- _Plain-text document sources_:

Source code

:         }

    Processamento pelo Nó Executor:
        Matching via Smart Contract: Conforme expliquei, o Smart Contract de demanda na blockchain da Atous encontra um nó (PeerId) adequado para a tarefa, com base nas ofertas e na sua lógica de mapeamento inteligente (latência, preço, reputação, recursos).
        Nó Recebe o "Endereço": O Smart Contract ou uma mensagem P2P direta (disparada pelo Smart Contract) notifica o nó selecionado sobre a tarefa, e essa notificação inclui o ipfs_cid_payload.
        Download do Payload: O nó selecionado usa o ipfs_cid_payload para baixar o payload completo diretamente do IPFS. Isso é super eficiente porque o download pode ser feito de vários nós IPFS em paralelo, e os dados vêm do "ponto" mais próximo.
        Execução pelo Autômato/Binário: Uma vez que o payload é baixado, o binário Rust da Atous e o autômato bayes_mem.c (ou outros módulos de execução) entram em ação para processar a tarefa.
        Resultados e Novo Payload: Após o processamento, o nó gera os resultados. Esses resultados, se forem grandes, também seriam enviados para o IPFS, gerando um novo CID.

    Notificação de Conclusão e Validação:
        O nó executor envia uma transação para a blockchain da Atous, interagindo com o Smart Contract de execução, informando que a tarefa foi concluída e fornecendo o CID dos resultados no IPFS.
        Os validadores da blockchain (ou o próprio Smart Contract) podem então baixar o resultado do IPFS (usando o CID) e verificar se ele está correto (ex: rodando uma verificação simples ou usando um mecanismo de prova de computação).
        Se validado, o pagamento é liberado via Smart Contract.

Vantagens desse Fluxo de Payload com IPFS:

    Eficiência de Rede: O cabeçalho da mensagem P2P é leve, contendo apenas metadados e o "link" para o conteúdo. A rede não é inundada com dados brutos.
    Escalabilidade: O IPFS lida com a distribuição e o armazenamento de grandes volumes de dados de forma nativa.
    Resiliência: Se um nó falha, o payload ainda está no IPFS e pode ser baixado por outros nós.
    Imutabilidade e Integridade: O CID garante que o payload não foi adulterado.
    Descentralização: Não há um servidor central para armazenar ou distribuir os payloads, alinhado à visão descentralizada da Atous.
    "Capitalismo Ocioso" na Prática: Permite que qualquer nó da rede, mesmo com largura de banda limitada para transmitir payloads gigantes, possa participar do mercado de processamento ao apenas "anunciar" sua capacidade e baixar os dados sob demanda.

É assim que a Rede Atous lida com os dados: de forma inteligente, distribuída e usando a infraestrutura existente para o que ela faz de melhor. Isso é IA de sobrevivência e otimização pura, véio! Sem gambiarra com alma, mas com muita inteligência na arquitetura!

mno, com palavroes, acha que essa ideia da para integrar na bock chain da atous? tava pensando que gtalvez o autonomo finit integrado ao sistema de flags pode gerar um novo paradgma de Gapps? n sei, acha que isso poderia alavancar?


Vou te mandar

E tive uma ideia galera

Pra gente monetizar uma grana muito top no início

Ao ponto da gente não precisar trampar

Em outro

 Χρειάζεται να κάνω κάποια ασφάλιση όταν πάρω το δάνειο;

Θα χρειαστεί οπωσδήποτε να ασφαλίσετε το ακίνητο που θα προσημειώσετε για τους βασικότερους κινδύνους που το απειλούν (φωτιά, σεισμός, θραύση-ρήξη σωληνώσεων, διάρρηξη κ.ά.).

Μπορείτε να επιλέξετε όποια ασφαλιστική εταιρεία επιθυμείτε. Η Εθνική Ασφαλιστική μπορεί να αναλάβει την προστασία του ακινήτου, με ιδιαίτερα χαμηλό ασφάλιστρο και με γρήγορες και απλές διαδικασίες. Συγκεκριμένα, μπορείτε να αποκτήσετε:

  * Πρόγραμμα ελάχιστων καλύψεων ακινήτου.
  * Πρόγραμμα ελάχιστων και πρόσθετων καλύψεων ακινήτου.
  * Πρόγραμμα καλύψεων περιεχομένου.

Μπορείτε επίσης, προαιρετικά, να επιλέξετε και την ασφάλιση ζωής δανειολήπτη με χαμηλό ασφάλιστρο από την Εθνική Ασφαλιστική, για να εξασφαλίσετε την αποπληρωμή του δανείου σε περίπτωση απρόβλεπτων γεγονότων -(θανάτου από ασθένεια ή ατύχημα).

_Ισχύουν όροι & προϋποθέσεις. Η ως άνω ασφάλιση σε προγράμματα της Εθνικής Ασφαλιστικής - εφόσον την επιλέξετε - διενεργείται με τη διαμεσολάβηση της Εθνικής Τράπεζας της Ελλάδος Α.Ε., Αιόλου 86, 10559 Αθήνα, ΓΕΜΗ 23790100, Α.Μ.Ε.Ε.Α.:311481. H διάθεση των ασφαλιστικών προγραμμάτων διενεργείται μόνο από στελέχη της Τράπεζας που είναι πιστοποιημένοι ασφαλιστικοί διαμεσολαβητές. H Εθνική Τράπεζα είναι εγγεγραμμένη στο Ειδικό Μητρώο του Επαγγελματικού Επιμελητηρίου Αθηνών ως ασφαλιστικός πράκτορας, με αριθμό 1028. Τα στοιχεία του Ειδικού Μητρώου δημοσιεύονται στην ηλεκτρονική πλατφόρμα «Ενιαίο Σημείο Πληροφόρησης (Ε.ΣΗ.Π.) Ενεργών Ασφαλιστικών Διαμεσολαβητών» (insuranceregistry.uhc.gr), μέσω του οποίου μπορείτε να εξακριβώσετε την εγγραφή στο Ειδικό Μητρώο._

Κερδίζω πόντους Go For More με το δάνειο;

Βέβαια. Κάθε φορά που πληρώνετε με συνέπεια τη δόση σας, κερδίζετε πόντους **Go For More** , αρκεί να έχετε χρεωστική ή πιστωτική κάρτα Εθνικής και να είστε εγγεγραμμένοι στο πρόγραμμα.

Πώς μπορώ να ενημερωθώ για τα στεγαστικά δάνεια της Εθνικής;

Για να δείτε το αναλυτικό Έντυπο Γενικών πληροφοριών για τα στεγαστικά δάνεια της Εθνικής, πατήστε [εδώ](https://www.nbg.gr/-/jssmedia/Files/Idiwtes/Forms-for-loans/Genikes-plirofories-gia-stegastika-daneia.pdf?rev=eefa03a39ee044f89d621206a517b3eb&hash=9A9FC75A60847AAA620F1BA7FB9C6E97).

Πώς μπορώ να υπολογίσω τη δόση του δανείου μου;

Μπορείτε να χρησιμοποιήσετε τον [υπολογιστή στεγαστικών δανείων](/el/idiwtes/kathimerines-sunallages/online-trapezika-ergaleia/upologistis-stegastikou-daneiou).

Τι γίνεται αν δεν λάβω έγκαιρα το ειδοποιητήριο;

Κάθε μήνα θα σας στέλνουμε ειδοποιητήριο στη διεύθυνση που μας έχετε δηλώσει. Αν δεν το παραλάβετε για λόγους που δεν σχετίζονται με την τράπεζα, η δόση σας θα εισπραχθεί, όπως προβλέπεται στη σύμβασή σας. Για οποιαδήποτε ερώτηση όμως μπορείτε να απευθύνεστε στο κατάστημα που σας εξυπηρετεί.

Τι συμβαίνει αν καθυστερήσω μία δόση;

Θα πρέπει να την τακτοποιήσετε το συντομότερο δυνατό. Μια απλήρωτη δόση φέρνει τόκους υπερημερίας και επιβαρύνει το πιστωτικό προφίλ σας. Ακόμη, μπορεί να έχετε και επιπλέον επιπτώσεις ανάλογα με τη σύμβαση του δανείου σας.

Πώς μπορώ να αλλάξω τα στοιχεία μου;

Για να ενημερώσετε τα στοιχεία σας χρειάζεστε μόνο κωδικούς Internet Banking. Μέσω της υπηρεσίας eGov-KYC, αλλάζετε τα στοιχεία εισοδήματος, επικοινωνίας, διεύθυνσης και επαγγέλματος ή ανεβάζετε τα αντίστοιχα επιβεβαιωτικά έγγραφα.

- _Written task_: Convert every line of the material above into a Markdown table with two columns, Row and Line. Number the rows in order and omit blank lines.

- _Solution to the exercise_:
| Row | Line |
|---|---|
| 1 | Source code |
| 2 | :         } |
| 3 |     Processamento pelo Nó Executor: |
| 4 |         Matching via Smart Contract: Conforme expliquei, o Smart Contract de demanda na blockchain da Atous encontra um nó (PeerId) adequado para a tarefa, com base nas ofertas e na sua lógica de mapeamento inteligente (latência, preço, reputação, recursos). |
| 5 |         Nó Recebe o "Endereço": O Smart Contract ou uma mensagem P2P direta (disparada pelo Smart Contract) notifica o nó selecionado sobre a tarefa, e essa notificação inclui o ipfs_cid_payload. |
| 6 |         Download do Payload: O nó selecionado usa o ipfs_cid_payload para baixar o payload completo diretamente do IPFS. Isso é super eficiente porque o download pode ser feito de vários nós IPFS em paralelo, e os dados vêm do "ponto" mais próximo. |
| 7 |         Execução pelo Autômato/Binário: Uma vez que o payload é baixado, o binário Rust da Atous e o autômato bayes_mem.c (ou outros módulos de execução) entram em ação para processar a tarefa. |
| 8 |         Resultados e Novo Payload: Após o processamento, o nó gera os resultados. Esses resultados, se forem grandes, também seriam enviados para o IPFS, gerando um novo CID. |
| 9 |     Notificação de Conclusão e Validação: |
| 10 |         O nó executor envia uma transação para a blockchain da Atous, interagindo com o Smart Contract de execução, informando que a tarefa foi concluída e fornecendo o CID dos resultados no IPFS. |
| 11 |         Os validadores da blockchain (ou o próprio Smart Contract) podem então baixar o resultado do IPFS (usando o CID) e verificar se ele está correto (ex: rodando uma verificação simples ou usando um mecanismo de prova de computação). |
| 12 |         Se validado, o pagamento é liberado via Smart Contract. |
| 13 | Vantagens desse Fluxo de Payload com IPFS: |
| 14 |     Eficiência de Rede: O cabeçalho da mensagem P2P é leve, contendo apenas metadados e o "link" para o conteúdo. A rede não é inundada com dados brutos. |
| 15 |     Escalabilidade: O IPFS lida com a distribuição e o armazenamento de grandes volumes de dados de forma nativa. |
| 16 |     Resiliência: Se um nó falha, o payload ainda está no IPFS e pode ser baixado por outros nós. |
| 17 |     Imutabilidade e Integridade: O CID garante que o payload não foi adulterado. |
| 18 |     Descentralização: Não há um servidor central para armazenar ou distribuir os payloads, alinhado à visão descentralizada da Atous. |
| 19 |     "Capitalismo Ocioso" na Prática: Permite que qualquer nó da rede, mesmo com largura de banda limitada para transmitir payloads gigantes, possa participar do mercado de processamento ao apenas "anunciar" sua capacidade e baixar os dados sob demanda. |
| 20 | É assim que a Rede Atous lida com os dados: de forma inteligente, distribuída e usando a infraestrutura existente para o que ela faz de melhor. Isso é IA de sobrevivência e otimização pura, véio! Sem gambiarra com alma, mas com muita inteligência na arquitetura! |
| 21 | mno, com palavroes, acha que essa ideia da para integrar na bock chain da atous? tava pensando que gtalvez o autonomo finit integrado ao sistema de flags pode gerar um novo paradgma de Gapps? n sei, acha que isso poderia alavancar? |
| 22 | Vou te mandar |
| 23 | E tive uma ideia galera |
| 24 | Pra gente monetizar uma grana muito top no início |
| 25 | Ao ponto da gente não precisar trampar |
| 26 | Em outro |
| 27 |  Χρειάζεται να κάνω κάποια ασφάλιση όταν πάρω το δάνειο; |
| 28 | Θα χρειαστεί οπωσδήποτε να ασφαλίσετε το ακίνητο που θα προσημειώσετε για τους βασικότερους κινδύνους που το απειλούν (φωτιά, σεισμός, θραύση-ρήξη σωληνώσεων, διάρρηξη κ.ά.). |
| 29 | Μπορείτε να επιλέξετε όποια ασφαλιστική εταιρεία επιθυμείτε. Η Εθνική Ασφαλιστική μπορεί να αναλάβει την προστασία του ακινήτου, με ιδιαίτερα χαμηλό ασφάλιστρο και με γρήγορες και απλές διαδικασίες. Συγκεκριμένα, μπορείτε να αποκτήσετε: |
| 30 |   * Πρόγραμμα ελάχιστων καλύψεων ακινήτου. |
| 31 |   * Πρόγραμμα ελάχιστων και πρόσθετων καλύψεων ακινήτου. |
| 32 |   * Πρόγραμμα καλύψεων περιεχομένου. |
| 33 | Μπορείτε επίσης, προαιρετικά, να επιλέξετε και την ασφάλιση ζωής δανειολήπτη με χαμηλό ασφάλιστρο από την Εθνική Ασφαλιστική, για να εξασφαλίσετε την αποπληρωμή του δανείου σε περίπτωση απρόβλεπτων γεγονότων -(θανάτου από ασθένεια ή ατύχημα). |
| 34 | _Ισχύουν όροι & προϋποθέσεις. Η ως άνω ασφάλιση σε προγράμματα της Εθνικής Ασφαλιστικής - εφόσον την επιλέξετε - διενεργείται με τη διαμεσολάβηση της Εθνικής Τράπεζας της Ελλάδος Α.Ε., Αιόλου 86, 10559 Αθήνα, ΓΕΜΗ 23790100, Α.Μ.Ε.Ε.Α.:311481. H διάθεση των ασφαλιστικών προγραμμάτων διενεργείται μόνο από στελέχη της Τράπεζας που είναι πιστοποιημένοι ασφαλιστικοί διαμεσολαβητές. H Εθνική Τράπεζα είναι εγγεγραμμένη στο Ειδικό Μητρώο του Επαγγελματικού Επιμελητηρίου Αθηνών ως ασφαλιστικός πράκτορας, με αριθμό 1028. Τα στοιχεία του Ειδικού Μητρώου δημοσιεύονται στην ηλεκτρονική πλατφόρμα «Ενιαίο Σημείο Πληροφόρησης (Ε.ΣΗ.Π.) Ενεργών Ασφαλιστικών Διαμεσολαβητών» (insuranceregistry.uhc.gr), μέσω του οποίου μπορείτε να εξακριβώσετε την εγγραφή στο Ειδικό Μητρώο._ |
| 35 | Κερδίζω πόντους Go For More με το δάνειο; |
| 36 | Βέβαια. Κάθε φορά που πληρώνετε με συνέπεια τη δόση σας, κερδίζετε πόντους **Go For More** , αρκεί να έχετε χρεωστική ή πιστωτική κάρτα Εθνικής και να είστε εγγεγραμμένοι στο πρόγραμμα. |
| 37 | Πώς μπορώ να ενημερωθώ για τα στεγαστικά δάνεια της Εθνικής; |
| 38 | Για να δείτε το αναλυτικό Έντυπο Γενικών πληροφοριών για τα στεγαστικά δάνεια της Εθνικής, πατήστε [εδώ](https://www.nbg.gr/-/jssmedia/Files/Idiwtes/Forms-for-loans/Genikes-plirofories-gia-stegastika-daneia.pdf?rev=eefa03a39ee044f89d621206a517b3eb&hash=9A9FC75A60847AAA620F1BA7FB9C6E97). |
| 39 | Πώς μπορώ να υπολογίσω τη δόση του δανείου μου; |
| 40 | Μπορείτε να χρησιμοποιήσετε τον [υπολογιστή στεγαστικών δανείων](/el/idiwtes/kathimerines-sunallages/online-trapezika-ergaleia/upologistis-stegastikou-daneiou). |
| 41 | Τι γίνεται αν δεν λάβω έγκαιρα το ειδοποιητήριο; |
| 42 | Κάθε μήνα θα σας στέλνουμε ειδοποιητήριο στη διεύθυνση που μας έχετε δηλώσει. Αν δεν το παραλάβετε για λόγους που δεν σχετίζονται με την τράπεζα, η δόση σας θα εισπραχθεί, όπως προβλέπεται στη σύμβασή σας. Για οποιαδήποτε ερώτηση όμως μπορείτε να απευθύνεστε στο κατάστημα που σας εξυπηρετεί. |
| 43 | Τι συμβαίνει αν καθυστερήσω μία δόση; |
| 44 | Θα πρέπει να την τακτοποιήσετε το συντομότερο δυνατό. Μια απλήρωτη δόση φέρνει τόκους υπερημερίας και επιβαρύνει το πιστωτικό προφίλ σας. Ακόμη, μπορεί να έχετε και επιπλέον επιπτώσεις ανάλογα με τη σύμβαση του δανείου σας. |
| 45 | Πώς μπορώ να αλλάξω τα στοιχεία μου; |
| 46 | Για να ενημερώσετε τα στοιχεία σας χρειάζεστε μόνο κωδικούς Internet Banking. Μέσω της υπηρεσίας eGov-KYC, αλλάζετε τα στοιχεία εισοδήματος, επικοινωνίας, διεύθυνσης και επαγγέλματος ή ανεβάζετε τα αντίστοιχα επιβεβαιωτικά έγγραφα. |